▶ [STATED PROBLEM 1]:
In the records below, give the lines from the one containing "family: Fagaceae" through the last line as a JSON list of strings, one string per line, with blank lines left out.

▶ [DOCUMENT EXCERPT]:
======
Image: Kalpana Sunder

Mughlai food, from which the kaathi roll originates, was introduced in Bengal under Mughal emperor Shah Jehan in the 17th century, when Burdwan became a revenue collection centre for Bengal. Mughlai parathas stuffed with kheema, and biryani were some of the most popular dishes at that time, and continue to remain so. Mughlai cuisine was also brought in from Awadh by its 10th and last nawab, Wajid Ali Shah in the 19th century. Many of these dishes also had Turkish and Afghan influences, from the spices to cooking methods.

Our last stop is Flury’s, a stylish tea room
and confectionary shop that is a Kolkata icon from 1927, started by Swiss couple Joseph and Frieda Flury, and now owned by the Apeejay Surendra Group, who also own the Park Hotels. Located on Park Street, Flury’s was just a tea room to begin with and has since morphed into a large confectionary and restaurant famous for its breakfasts of Eggs Benedict and beans on toast. On offer are pineapple and chocolate pastries and cakes, rum balls, and a variety of confection. Like Nahoum’s, Flury’s is an integral part of Kolkata’s foodscape, thronged by college students and families for decades.

Flury’s, a stylish tea room started in 1927 by a Swiss couple

Image: Kalpana Sunder

In the past couple of decades, Kolkata has adopted to new and contemporary trends in food and restaurants, with sweetmeat shops and fine dining restaurants both catering to increasing demand. Molecular gastronomy and fusion fare are also popular trends. At the same time, the Hakka Chinese restaurants of Tangra and Tiretti Bazar, as well as the traditional bakeries and kaathi roll joints, continue to have their loyal patrons for whom food is still cloaked in nostalgia. In Kolkata, the old and the new exist in harmony.
======
(Records from a dataset)
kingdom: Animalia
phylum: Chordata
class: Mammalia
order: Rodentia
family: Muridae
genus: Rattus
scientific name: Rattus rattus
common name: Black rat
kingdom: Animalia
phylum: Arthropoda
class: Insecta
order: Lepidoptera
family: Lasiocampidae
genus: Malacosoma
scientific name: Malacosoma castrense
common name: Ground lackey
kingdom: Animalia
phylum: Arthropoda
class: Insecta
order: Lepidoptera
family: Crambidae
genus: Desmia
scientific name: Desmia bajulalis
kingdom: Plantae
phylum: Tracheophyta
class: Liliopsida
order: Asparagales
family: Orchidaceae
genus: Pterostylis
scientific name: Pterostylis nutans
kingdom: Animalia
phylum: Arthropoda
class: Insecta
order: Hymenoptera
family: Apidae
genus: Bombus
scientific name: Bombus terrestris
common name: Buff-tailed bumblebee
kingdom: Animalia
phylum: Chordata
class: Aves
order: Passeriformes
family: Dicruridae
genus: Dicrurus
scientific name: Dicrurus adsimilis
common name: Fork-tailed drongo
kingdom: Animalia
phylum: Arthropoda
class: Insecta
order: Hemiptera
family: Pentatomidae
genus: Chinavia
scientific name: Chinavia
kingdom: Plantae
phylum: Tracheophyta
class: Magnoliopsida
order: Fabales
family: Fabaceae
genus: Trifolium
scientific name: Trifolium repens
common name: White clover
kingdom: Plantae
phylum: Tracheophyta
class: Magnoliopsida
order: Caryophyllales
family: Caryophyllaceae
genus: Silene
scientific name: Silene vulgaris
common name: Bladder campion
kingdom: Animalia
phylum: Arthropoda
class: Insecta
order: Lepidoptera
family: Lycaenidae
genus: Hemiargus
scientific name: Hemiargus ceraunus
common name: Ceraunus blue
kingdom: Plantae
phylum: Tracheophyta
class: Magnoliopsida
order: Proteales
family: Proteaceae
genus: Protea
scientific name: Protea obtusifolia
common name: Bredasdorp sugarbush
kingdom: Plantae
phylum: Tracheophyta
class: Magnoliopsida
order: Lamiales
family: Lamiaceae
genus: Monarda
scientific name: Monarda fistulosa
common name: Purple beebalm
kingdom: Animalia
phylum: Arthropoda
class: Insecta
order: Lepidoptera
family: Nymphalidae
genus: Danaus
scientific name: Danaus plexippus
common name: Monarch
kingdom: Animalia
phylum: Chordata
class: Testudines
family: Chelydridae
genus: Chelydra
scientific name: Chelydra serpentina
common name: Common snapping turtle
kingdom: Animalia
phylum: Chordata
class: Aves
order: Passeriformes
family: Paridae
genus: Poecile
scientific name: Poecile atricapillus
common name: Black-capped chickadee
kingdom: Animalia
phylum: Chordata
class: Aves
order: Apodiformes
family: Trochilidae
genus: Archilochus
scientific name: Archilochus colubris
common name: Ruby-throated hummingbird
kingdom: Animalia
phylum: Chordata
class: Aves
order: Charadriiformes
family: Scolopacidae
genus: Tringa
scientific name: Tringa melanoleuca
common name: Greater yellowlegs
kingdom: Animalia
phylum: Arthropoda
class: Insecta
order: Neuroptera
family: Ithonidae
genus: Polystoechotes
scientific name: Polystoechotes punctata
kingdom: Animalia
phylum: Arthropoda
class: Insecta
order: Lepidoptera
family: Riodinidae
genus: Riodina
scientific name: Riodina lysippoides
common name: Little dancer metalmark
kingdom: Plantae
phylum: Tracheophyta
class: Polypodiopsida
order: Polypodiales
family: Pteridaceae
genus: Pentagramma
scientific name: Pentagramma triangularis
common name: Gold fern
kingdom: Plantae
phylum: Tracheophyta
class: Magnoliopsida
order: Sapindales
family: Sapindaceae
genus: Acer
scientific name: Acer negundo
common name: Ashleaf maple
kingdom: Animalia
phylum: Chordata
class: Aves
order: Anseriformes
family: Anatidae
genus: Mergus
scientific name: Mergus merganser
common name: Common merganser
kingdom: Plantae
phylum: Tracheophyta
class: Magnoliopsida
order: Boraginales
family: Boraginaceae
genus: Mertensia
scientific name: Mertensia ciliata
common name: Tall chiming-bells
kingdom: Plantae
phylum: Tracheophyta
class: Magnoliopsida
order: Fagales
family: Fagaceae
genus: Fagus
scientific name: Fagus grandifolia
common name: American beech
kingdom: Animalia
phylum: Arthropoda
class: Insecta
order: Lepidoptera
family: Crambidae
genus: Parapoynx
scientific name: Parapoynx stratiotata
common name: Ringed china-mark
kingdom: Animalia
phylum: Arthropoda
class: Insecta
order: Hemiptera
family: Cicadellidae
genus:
======
▶ [STATED PROBLEM 2]:
Retype the whole Kolkata food article above, word for word.

▶ [CORRECT ANSWER 1]:
[
  "family: Fagaceae",
  "genus: Fagus",
  "scientific name: Fagus grandifolia",
  "common name: American beech",
  "kingdom: Animalia",
  "phylum: Arthropoda",
  "class: Insecta",
  "order: Lepidoptera",
  "family: Crambidae",
  "genus: Parapoynx",
  "scientific name: Parapoynx stratiotata",
  "common name: Ringed china-mark",
  "kingdom: Animalia",
  "phylum: Arthropoda",
  "class: Insecta",
  "order: Hemiptera",
  "family: Cicadellidae",
  "genus:"
]

▶ [CORRECT ANSWER 2]:
Image: Kalpana Sunder

Mughlai food, from which the kaathi roll originates, was introduced in Bengal under Mughal emperor Shah Jehan in the 17th century, when Burdwan became a revenue collection centre for Bengal. Mughlai parathas stuffed with kheema, and biryani were some of the most popular dishes at that time, and continue to remain so. Mughlai cuisine was also brought in from Awadh by its 10th and last nawab, Wajid Ali Shah in the 19th century. Many of these dishes also had Turkish and Afghan influences, from the spices to cooking methods.

Our last stop is Flury’s, a stylish tea room
and confectionary shop that is a Kolkata icon from 1927, started by Swiss couple Joseph and Frieda Flury, and now owned by the Apeejay Surendra Group, who also own the Park Hotels. Located on Park Street, Flury’s was just a tea room to begin with and has since morphed into a large confectionary and restaurant famous for its breakfasts of Eggs Benedict and beans on toast. On offer are pineapple and chocolate pastries and cakes, rum balls, and a variety of confection. Like Nahoum’s, Flury’s is an integral part of Kolkata’s foodscape, thronged by college students and families for decades.

Flury’s, a stylish tea room started in 1927 by a Swiss couple

Image: Kalpana Sunder

In the past couple of decades, Kolkata has adopted to new and contemporary trends in food and restaurants, with sweetmeat shops and fine dining restaurants both catering to increasing demand. Molecular gastronomy and fusion fare are also popular trends. At the same time, the Hakka Chinese restaurants of Tangra and Tiretti Bazar, as well as the traditional bakeries and kaathi roll joints, continue to have their loyal patrons for whom food is still cloaked in nostalgia. In Kolkata, the old and the new exist in harmony.